Directive: Collect from the data below each line with "output".
___ Task data
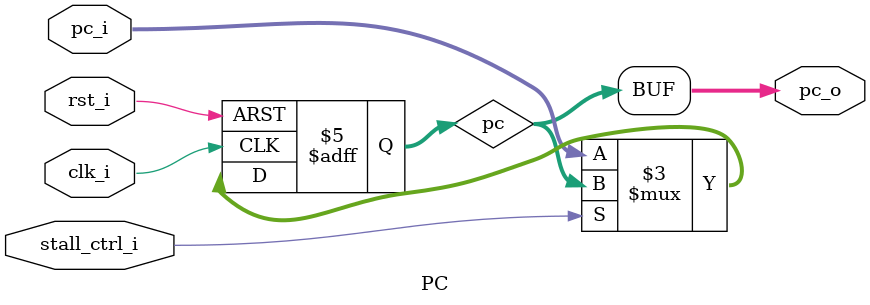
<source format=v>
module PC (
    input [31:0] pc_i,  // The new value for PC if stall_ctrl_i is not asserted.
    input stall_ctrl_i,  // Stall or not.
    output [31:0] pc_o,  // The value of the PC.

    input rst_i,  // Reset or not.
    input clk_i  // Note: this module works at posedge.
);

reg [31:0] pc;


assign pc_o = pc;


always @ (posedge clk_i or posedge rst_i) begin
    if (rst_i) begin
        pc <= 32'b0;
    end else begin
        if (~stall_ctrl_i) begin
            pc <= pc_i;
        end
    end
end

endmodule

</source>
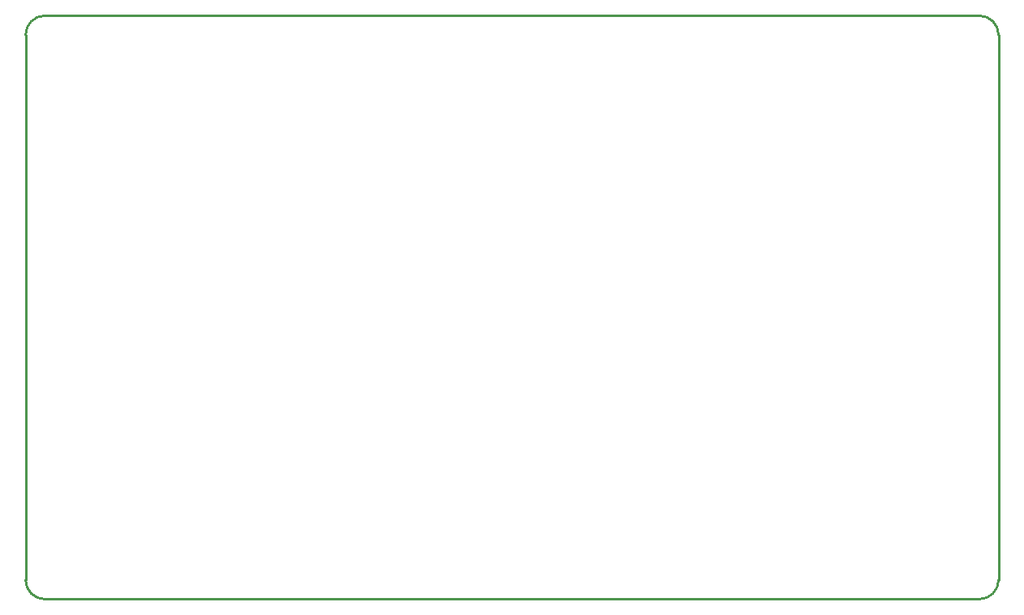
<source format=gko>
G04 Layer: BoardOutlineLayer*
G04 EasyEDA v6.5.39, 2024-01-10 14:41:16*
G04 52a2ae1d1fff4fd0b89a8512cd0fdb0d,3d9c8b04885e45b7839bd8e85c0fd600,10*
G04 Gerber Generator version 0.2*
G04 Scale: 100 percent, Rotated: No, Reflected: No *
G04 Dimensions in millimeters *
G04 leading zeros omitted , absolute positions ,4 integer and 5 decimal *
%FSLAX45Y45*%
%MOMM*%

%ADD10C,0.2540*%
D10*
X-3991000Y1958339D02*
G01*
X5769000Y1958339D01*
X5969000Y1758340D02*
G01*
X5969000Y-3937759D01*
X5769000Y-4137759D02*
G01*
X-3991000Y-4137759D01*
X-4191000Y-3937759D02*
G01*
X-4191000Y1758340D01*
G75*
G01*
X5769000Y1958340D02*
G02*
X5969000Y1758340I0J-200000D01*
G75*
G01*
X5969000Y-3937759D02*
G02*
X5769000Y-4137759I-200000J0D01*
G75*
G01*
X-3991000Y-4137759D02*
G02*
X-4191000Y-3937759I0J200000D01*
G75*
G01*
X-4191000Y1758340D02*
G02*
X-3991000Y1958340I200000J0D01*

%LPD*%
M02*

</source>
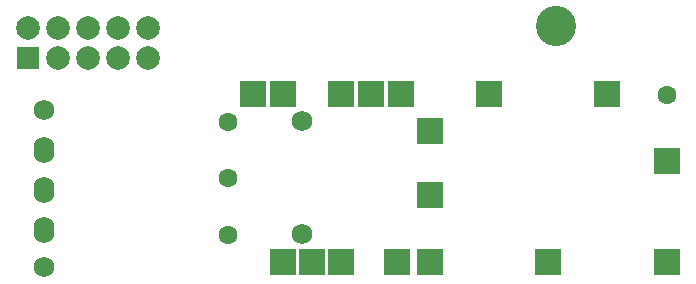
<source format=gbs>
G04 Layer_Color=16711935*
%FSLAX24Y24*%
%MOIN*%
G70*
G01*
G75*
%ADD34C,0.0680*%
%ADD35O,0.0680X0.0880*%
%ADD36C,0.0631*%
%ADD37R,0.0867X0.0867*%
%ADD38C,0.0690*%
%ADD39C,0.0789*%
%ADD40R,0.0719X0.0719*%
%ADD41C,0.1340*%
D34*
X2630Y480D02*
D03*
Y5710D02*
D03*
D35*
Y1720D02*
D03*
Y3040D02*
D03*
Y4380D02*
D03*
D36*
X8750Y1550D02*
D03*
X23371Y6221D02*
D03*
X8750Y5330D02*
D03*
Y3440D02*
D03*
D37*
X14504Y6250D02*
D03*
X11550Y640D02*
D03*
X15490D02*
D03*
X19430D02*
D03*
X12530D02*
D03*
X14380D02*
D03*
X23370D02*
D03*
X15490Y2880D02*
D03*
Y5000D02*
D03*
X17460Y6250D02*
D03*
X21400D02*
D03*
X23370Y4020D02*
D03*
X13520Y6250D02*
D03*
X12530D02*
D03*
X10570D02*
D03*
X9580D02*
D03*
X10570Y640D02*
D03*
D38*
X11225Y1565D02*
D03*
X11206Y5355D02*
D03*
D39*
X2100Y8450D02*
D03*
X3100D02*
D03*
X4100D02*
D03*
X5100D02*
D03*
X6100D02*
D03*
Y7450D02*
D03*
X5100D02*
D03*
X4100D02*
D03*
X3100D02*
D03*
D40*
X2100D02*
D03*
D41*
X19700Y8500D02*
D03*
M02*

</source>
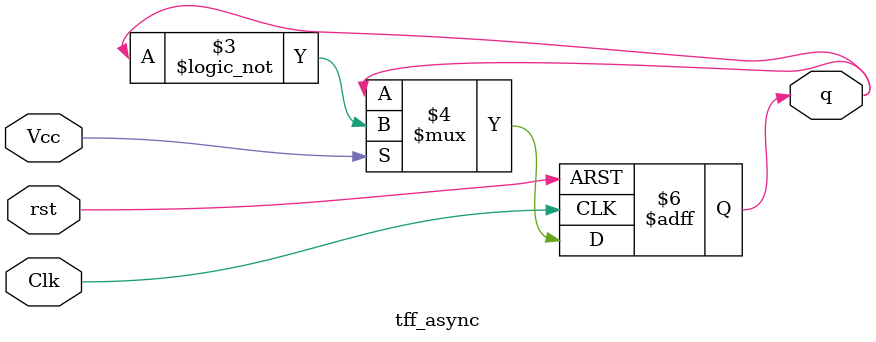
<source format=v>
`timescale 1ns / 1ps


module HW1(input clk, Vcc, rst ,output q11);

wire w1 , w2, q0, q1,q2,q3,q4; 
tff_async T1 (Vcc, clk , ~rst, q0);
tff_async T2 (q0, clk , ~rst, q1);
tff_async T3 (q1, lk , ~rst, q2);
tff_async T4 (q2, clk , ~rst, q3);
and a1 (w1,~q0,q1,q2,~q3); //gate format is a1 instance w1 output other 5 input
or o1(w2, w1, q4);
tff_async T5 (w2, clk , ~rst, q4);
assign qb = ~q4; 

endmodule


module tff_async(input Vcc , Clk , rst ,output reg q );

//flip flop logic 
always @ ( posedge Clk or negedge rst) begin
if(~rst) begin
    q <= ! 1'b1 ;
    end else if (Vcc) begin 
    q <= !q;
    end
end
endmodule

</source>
______
Result for this task:
    output [31:0] pc_o,  // The value of the PC.
module HW1(input clk, Vcc, rst ,output q11);
and a1 (w1,~q0,q1,q2,~q3); //gate format is a1 instance w1 output other 5 input
module tff_async(input Vcc , Clk , rst ,output reg q );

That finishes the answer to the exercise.